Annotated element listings
+ + + + + + +
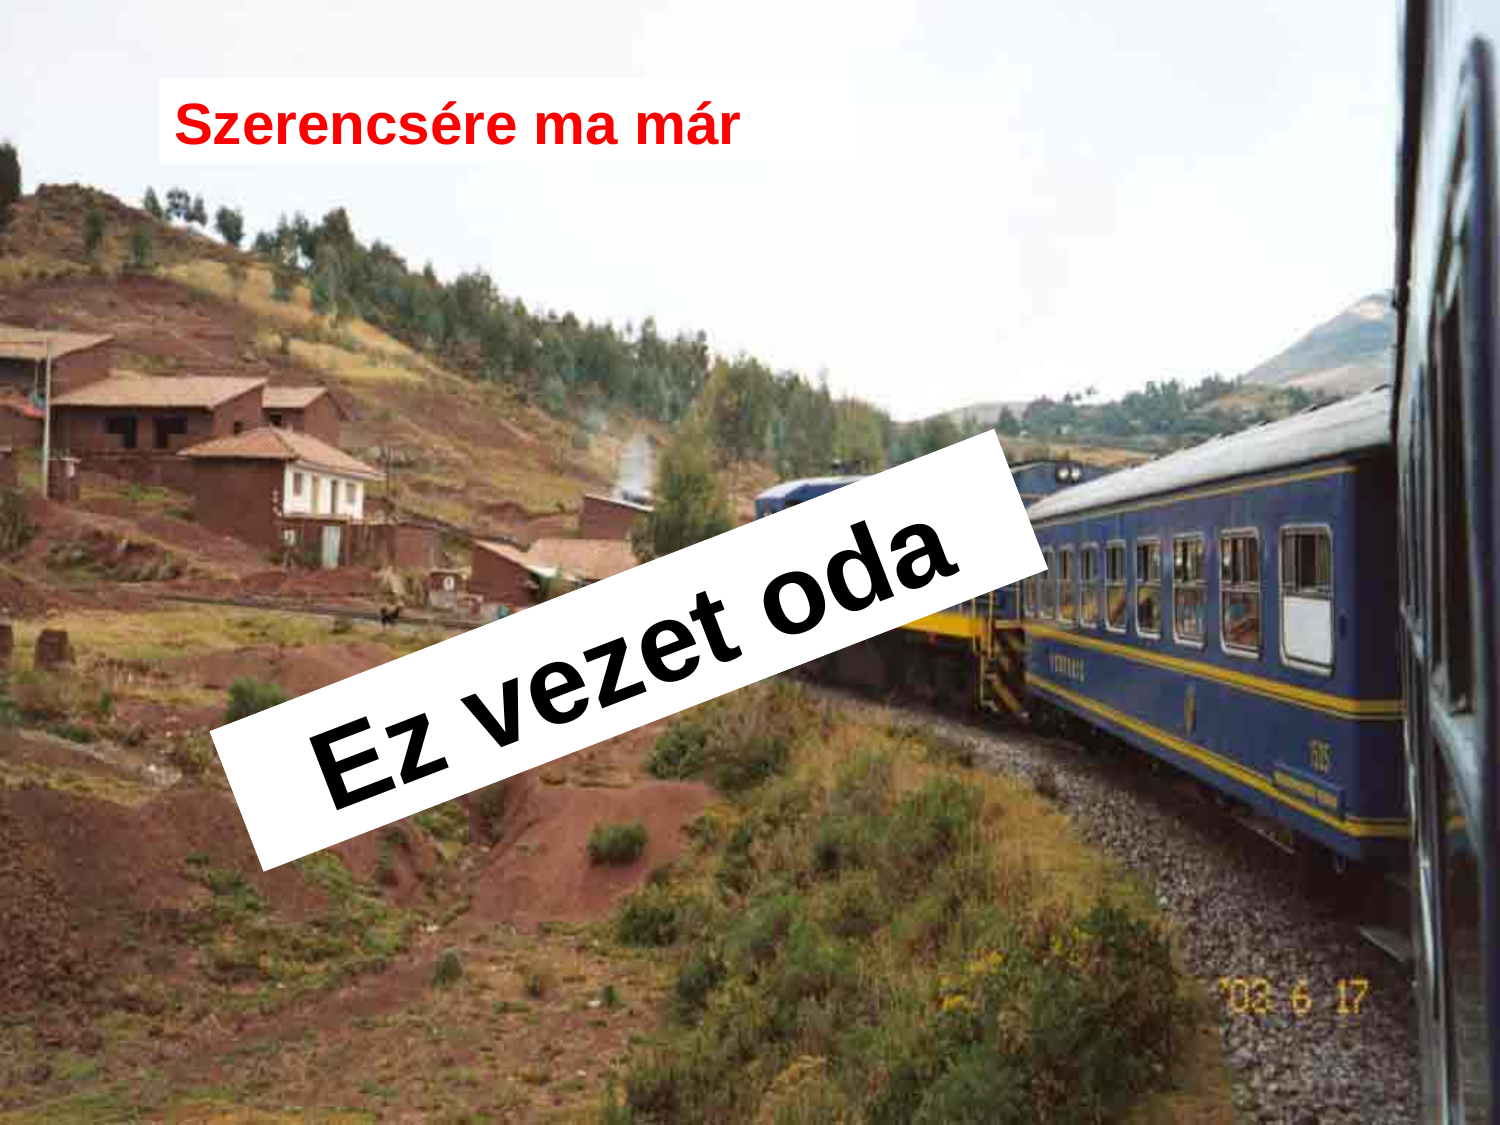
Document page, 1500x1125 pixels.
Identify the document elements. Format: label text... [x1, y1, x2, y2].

text_box Ez vezet oda [209, 428, 1049, 872]
text_box Szerencsére ma már [159, 78, 857, 164]
picture [0, 0, 1500, 1125]
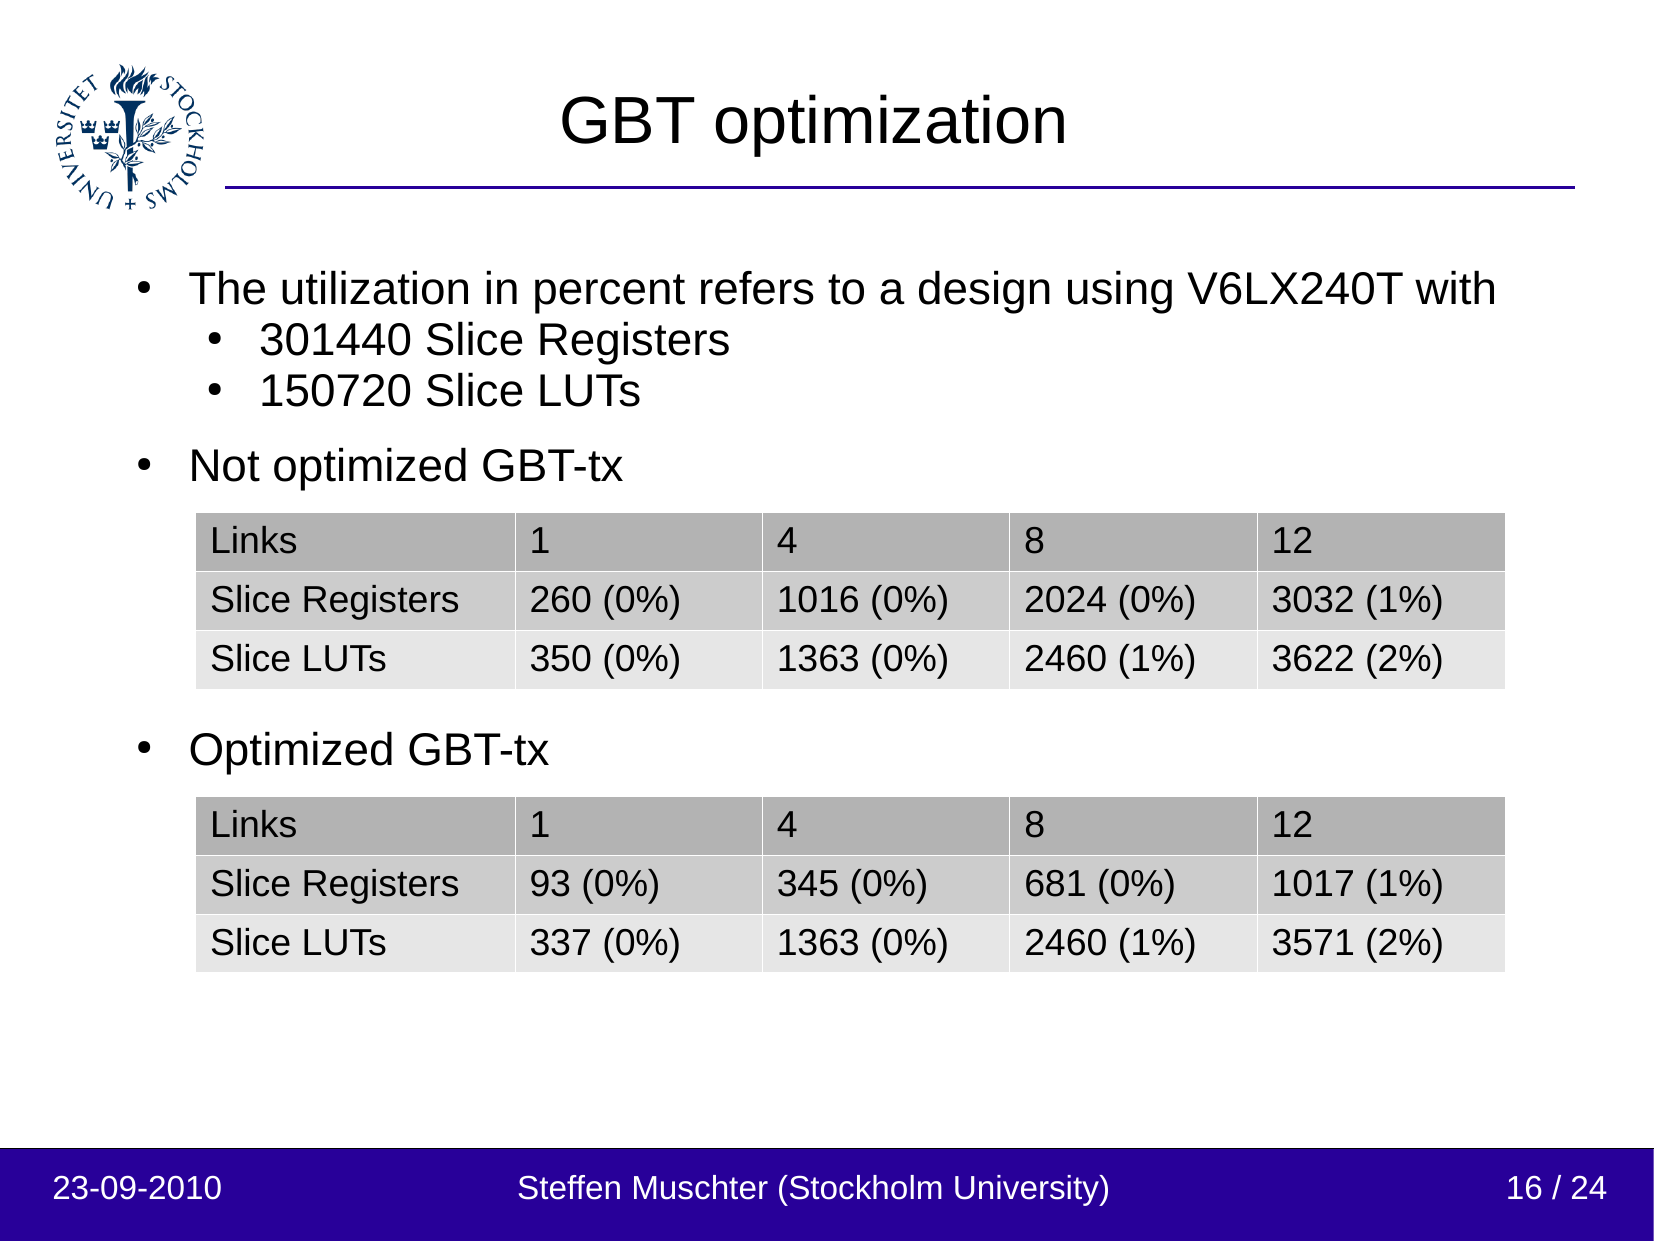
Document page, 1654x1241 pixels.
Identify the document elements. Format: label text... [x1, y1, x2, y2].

table_cell Slice LUTs [196, 631, 515, 689]
table_cell 2460 (1%) [1010, 631, 1257, 689]
table_header 8 [1010, 513, 1257, 571]
table_cell 2460 (1%) [1010, 915, 1257, 972]
table_cell 337 (0%) [516, 915, 762, 972]
table_header 12 [1258, 513, 1505, 571]
table_header Links [196, 797, 515, 855]
table_cell 2024 (0%) [1010, 572, 1257, 630]
text_box Optimized GBT-tx [121, 716, 1576, 783]
table_header 8 [1010, 797, 1257, 855]
text_box The utilization in percent refers to a design using V6LX240T with 301440 Slice Registers 150720 Slice LUTs [121, 255, 1576, 424]
table_cell 350 (0%) [516, 631, 762, 689]
table_cell 1363 (0%) [763, 631, 1009, 689]
table_cell Slice Registers [196, 856, 515, 914]
table_header 4 [763, 513, 1009, 571]
picture [54, 64, 212, 215]
table_header Links [196, 513, 515, 571]
table_cell 260 (0%) [516, 572, 762, 630]
table_cell 3571 (2%) [1258, 915, 1505, 972]
table_header 12 [1258, 797, 1505, 855]
table_cell 1017 (1%) [1258, 856, 1505, 914]
table_cell Slice Registers [196, 572, 515, 630]
text_box GBT optimization [544, 75, 1086, 166]
table_cell 681 (0%) [1010, 856, 1257, 914]
text_box 16 / 24 [1403, 1162, 1623, 1215]
table_cell 3032 (1%) [1258, 572, 1505, 630]
table_cell Slice LUTs [196, 915, 515, 972]
table_header 4 [763, 797, 1009, 855]
table_cell 1363 (0%) [763, 915, 1009, 972]
table_cell 1016 (0%) [763, 572, 1009, 630]
text_box Not optimized GBT-tx [121, 432, 1576, 499]
table_header 1 [516, 797, 762, 855]
table_cell 93 (0%) [516, 856, 762, 914]
table_header 1 [516, 513, 762, 571]
table_cell 3622 (2%) [1258, 631, 1505, 689]
table_cell 345 (0%) [763, 856, 1009, 914]
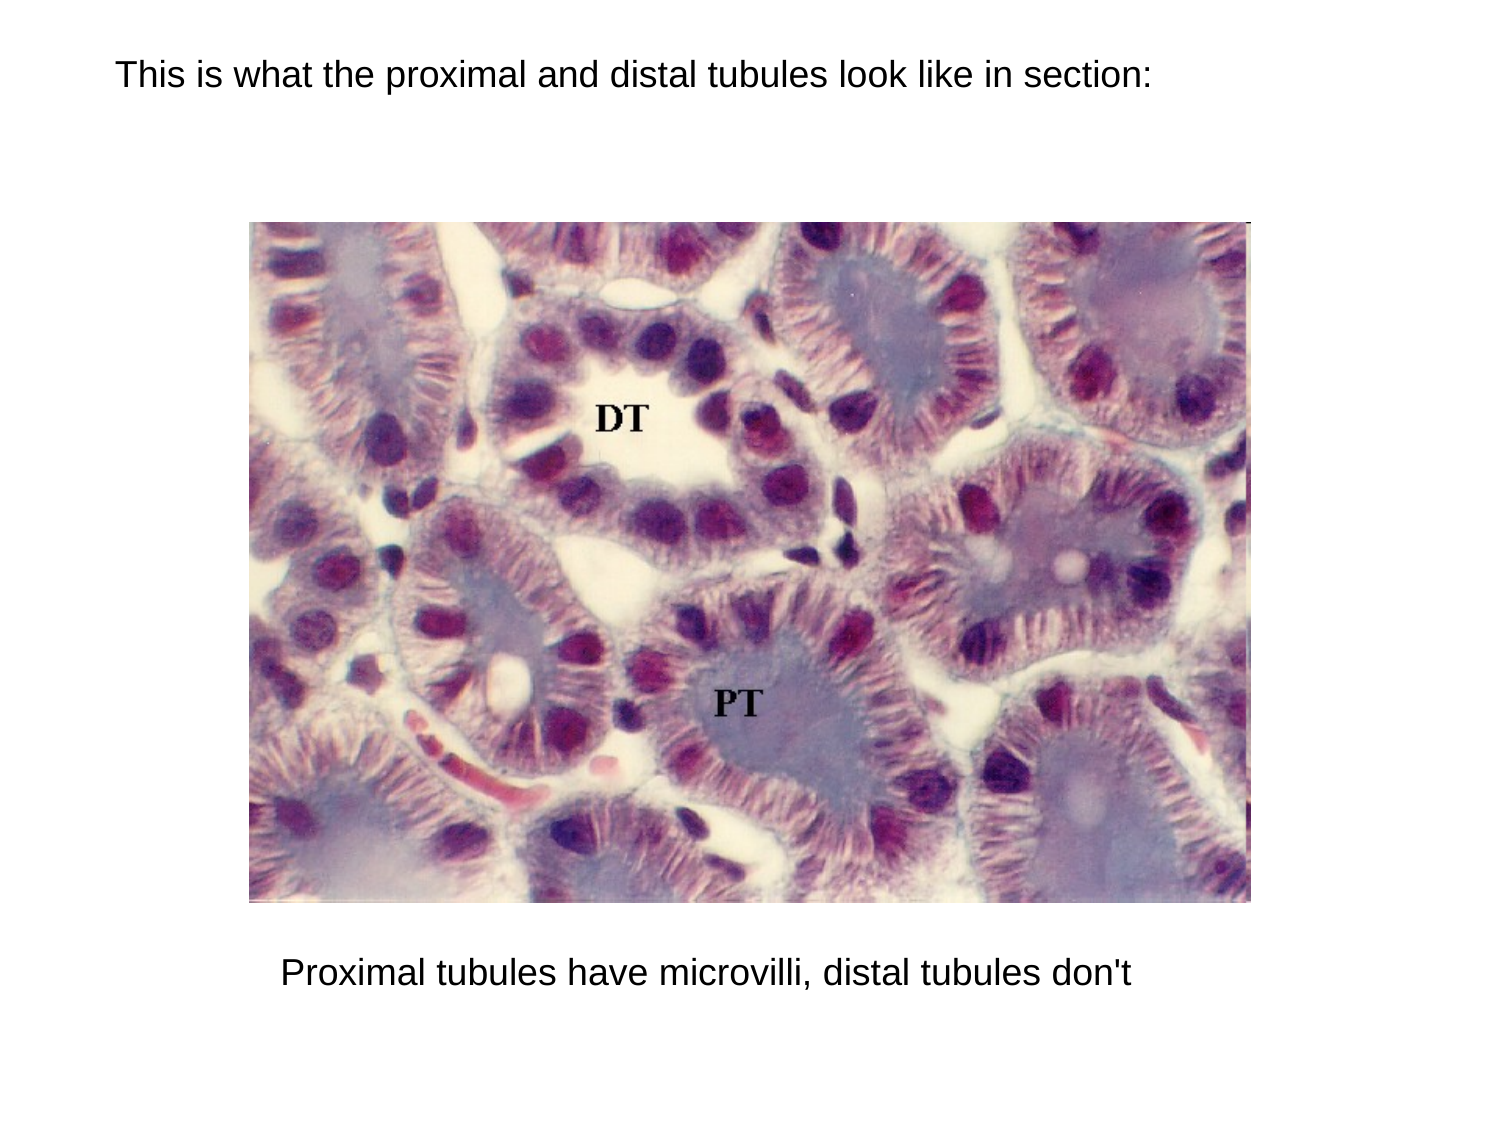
+ + + + + + +
Direction
Count the lines in the items above that contain the word "Links". Give only the number.

Final answer
2